Passage to read:
============================================================

I'm going to check it tomorrow with a mag base and dial indicator (very similar to a repeat reading gauge) and see what I get.
I know it's off, but by how much is the question.
Are there still places I can get it lapped and re-calibrated and not let too many moths in my wallet fly out? Or am I better off getting a smaller Chinese tombstone?
Thanks!
 
imo better of with smaller tombstone based on the following logic. flat, really flat, is difficult to achieve.....mostly guys would scrape it flat ( you don't want to lap it) implying you need something flat (another high grade surface plate) to spot it wth. Since it sounds like you don't have one, and probably aren't going to surprise us by having an interferometer or autocollimator, so you'd have to hire someone with a plate to scrape it....ergo if a chinese tombstone is good enough it will be cheaper/easier than the foregoing
 
Go over the surface carefully looking for dings and scraches, if it looks clean and not overly abused, I'd just go by the certification label on the plate. And leave well alone.

If you want to go down the path of flattening it..

You need a reference surface. A known good plate to blue from, and then scrape it flat, some experience scraping is required. See if you can get into one of the classes that are advertised on a semi regular basis.

If it looks badly abused and has visible dings, you might want to take a lick off with a surface grinder before you scrape.

Ray
 
Thanks for the replies! I don't have a bigger surface plate to scrape in reference to.
As for surface grinding....don't have a surface grinder.

============================================================

Dataset:

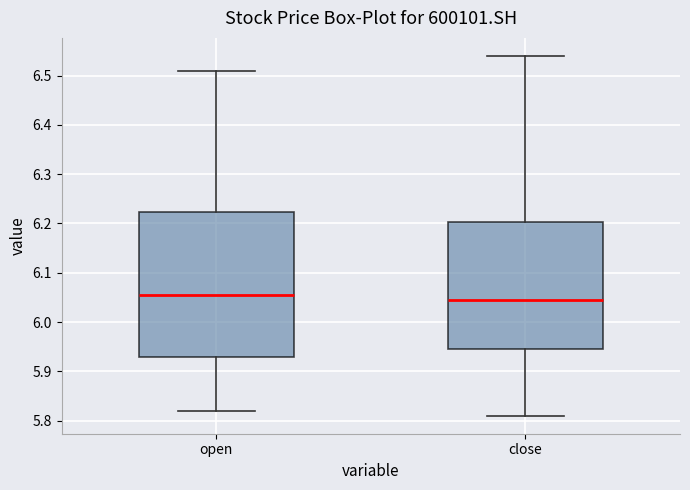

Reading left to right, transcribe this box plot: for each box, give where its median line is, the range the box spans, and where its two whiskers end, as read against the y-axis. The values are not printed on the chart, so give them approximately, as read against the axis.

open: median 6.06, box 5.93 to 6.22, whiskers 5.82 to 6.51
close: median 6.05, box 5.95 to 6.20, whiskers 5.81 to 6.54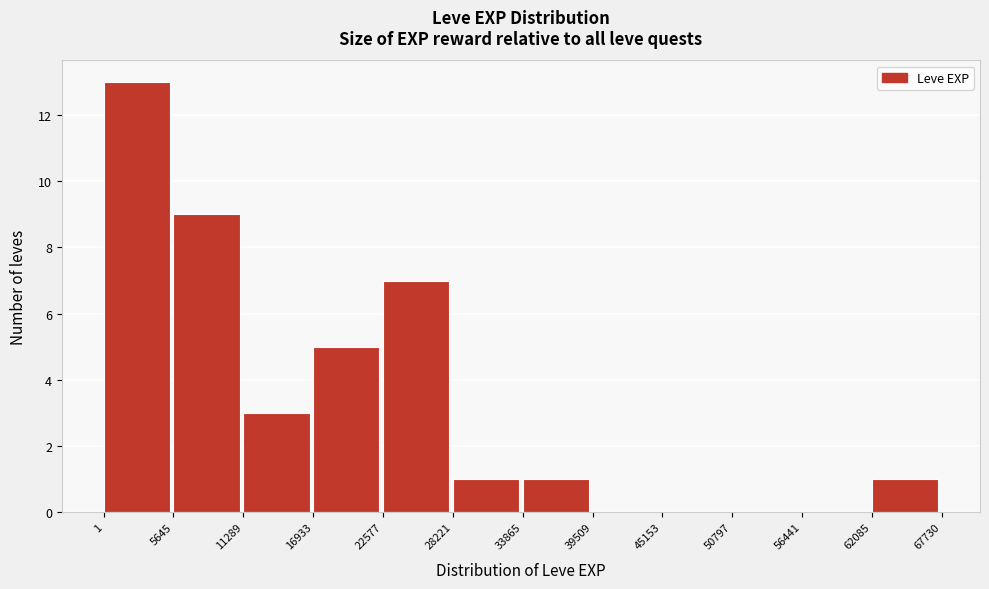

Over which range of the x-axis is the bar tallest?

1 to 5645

============================================================

Task: According to the surface plate discussion, why would buying a smaller Chinese tombstone be better than getting the plate flattened? Answer in one to three sentences.

Response area: Getting a plate really flat is hard and is usually done by scraping, which requires another high-grade surface plate to spot it against. The poster apparently has no such plate and likely no interferometer or autocollimator, so someone with a plate would have to be hired to scrape it. If a Chinese tombstone is good enough, it would therefore be cheaper and easier.